With all of this going on, I have been too preoccupied to spend any time reminiscing about my first, youthful visit to this city. Still, the other evening as I was walking home from Club Cuba in the wondrous daylight of 11pm, I caught a glimpse of my twenty-something self as I was crossing Princes Street. I hadn’t seen that girl since last summer when I ran into her in Oxford. This time I kept my distance and let her go on her way. I didn’t feel compelled to catch up with her and speak to her, like I had that day in Oxford. The girl here in Edinburgh didn’t need any reassuring about her experience or what lies ahead for her. She was doing just fine on her own.

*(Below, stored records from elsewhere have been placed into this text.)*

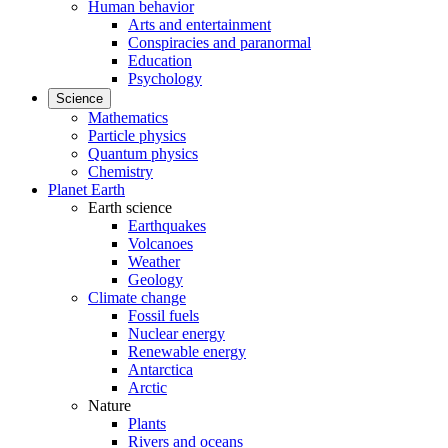
Human behavior
Arts and entertainment
Conspiracies and paranormal
Education
Psychology
Science
Mathematics
Particle physics
Quantum physics
Chemistry
Planet Earth
Earth science
Earthquakes
Volcanoes
Weather
Geology
Climate change
Fossil fuels
Nuclear energy
Renewable energy
Antarctica
Arctic
Nature
Plants
Rivers and oceans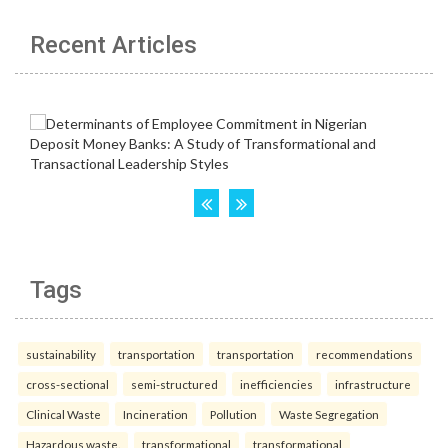
Recent Articles
Tags
sustainability
transportation
transportation
recommendations
cross-sectional
semi-structured
inefficiencies
infrastructure
Clinical Waste
Incineration
Pollution
Waste Segregation
Hazardous waste.
transformational
transformational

Walking away from her, it suddenly dawned on me: Edinburgh doesn’t belong to that twenty-something me, the first time visitor. Edinburgh belongs to the present me and to the happy times of this moment. So when I come back here in the future – whether it’s in a couple months’ time, or a couple of decades – I will be returning to the memories I’m collecting right now.
I have one week left here before it’s time to strap on my backpack and take off for the highlands. I’m hoping to slip away just in time, before it becomes hard to say goodbye. But I’m not sure I will make it. In fact, I’m pretty certain it’s going to sting.
I can live with that. Edinburgh is worth it.
*Bachata is a social dance which began in the Dominican Republic, and could be considered a kissing cousin of salsa.
Top row: My favorite throwback photo, eating fire on the steps of The Royal Scottish Academy; the Miss Jean Brodie Steps
Bottom row: Within the centuries-old confines of Advocates Close; co-ed communal living in the hostel dorm room.